Turismo di ritorno, un’arma per destagionalizzare

Catania_-_Piazza_del_Duomo_al_tramonto

Il turismo di ritorno è una nicchia dalle grandi potenzialità ancora da sviluppare. Con 80 milioni di persone e un giro d’affari stimato attorno ai 650 milioni di euro e con 670mila arrivi l’anno sull’Italia rappresenta un mercato di elevato interesse per l’incoming.

È quanto evidenzia l’Enit sottolineando che il bacino potenziale teorico del turismo generato dagli italiani residenti all’estero o dai loro discendenti è destinato a crescere esponenzialmente nel breve periodo.

“Gli italiani residenti all’estero sono i primi ambasciatori del brand Italia – ha detto Gianni Bastianelli, direttore esecutivo di Enit-Agenzia Nazionale del Turismo, commentando il Report 2017 -. Negli italo-discendenti vive la tradizione di un luogo turisticamente attrattivo assieme alle diverse dimensioni culturali che connotano l’Italian way of life. Tenendo conto che sono quantificabili in circa 80 milioni, ci troviamo di fronte a una nicchia di mercato ad elevato potenziale di crescita. In questo senso il turismo generato dagli italiani all’estero risponde anche alle strategie di medio periodo dell’industria turistica italiana, in quanto fonte di un flusso di visitatori diffuso sul territorio, lontano dal turismo di massa e omogeneamente distribuito lungo il corso dell’anno”.
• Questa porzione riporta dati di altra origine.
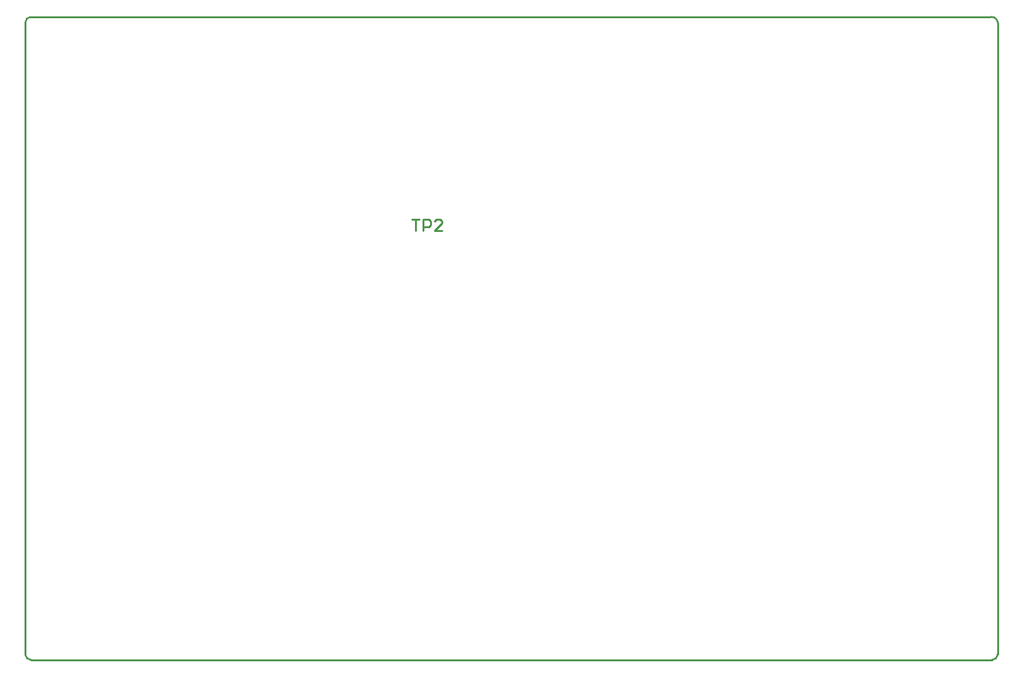
<source format=gbo>
G04*
G04 #@! TF.GenerationSoftware,Altium Limited,Altium Designer,19.1.8 (144)*
G04*
G04 Layer_Color=32896*
%FSLAX44Y44*%
%MOMM*%
G71*
G01*
G75*
%ADD13C,0.2540*%
D13*
X520700Y593085D02*
X530857D01*
X525778D01*
Y577850D01*
X535935D02*
Y593085D01*
X543553D01*
X546092Y590546D01*
Y585467D01*
X543553Y582928D01*
X535935D01*
X561327Y577850D02*
X551170D01*
X561327Y588007D01*
Y590546D01*
X558788Y593085D01*
X553709D01*
X551170Y590546D01*
X1301750Y0D02*
G03*
X1309370Y7620I0J7620D01*
G01*
Y858520D02*
G03*
X1300480Y866140I-8255J-635D01*
G01*
X7620D02*
G03*
X0Y858520I0J-7620D01*
G01*
Y7620D02*
G03*
X7620Y0I7620J0D01*
G01*
X1301750D01*
X1309370Y7620D02*
Y852170D01*
Y858520D01*
X7620Y866140D02*
X1300480D01*
X0Y7620D02*
Y858520D01*
M02*

</source>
Si renderebbe quindi necessario proseguire il lavoro di promozione integrata, assieme alle Regioni, in grado di abbracciare i diversi segmenti del made in Italy come cucina, design cinema, lingua, musica arte e sport.

Secondo il Report ‘Turismo di ritorno nel 2017’, le presenze provenienti dagli Stati Uniti in Italia sono state 12 milioni 659.011, pari al +10,3% sul 2016; dal Canada, invece, 2 milioni 126.326 (+6,6%), quindi Brasile e Argentina, rispettivamente a+23,1% e +12,3% rispetto al 2016.

Analizzando le statistiche sui flussi turistici verso l’Italia da parte di quei Paesi di lungo raggio che sono stati storicamente meta di emigrati italiani, l’Italia è al primo posto tra i Paesi appartenenti all’area Schengen per pernottamenti e, in particolare, da tutta l’area Centro e Sud America (5,6 milioni), dal Canada, dagli Stati Uniti e dal Brasile.

Dal punto di vista della spesa degli stranieri in Italia proveniente dai Paesi che vedono la maggiore presenza di discendenti di emigrati emergono i seguenti dati: Usa 4,5 miliardi, Canada 1,2, Brasile 721 milioni e Argentina 458.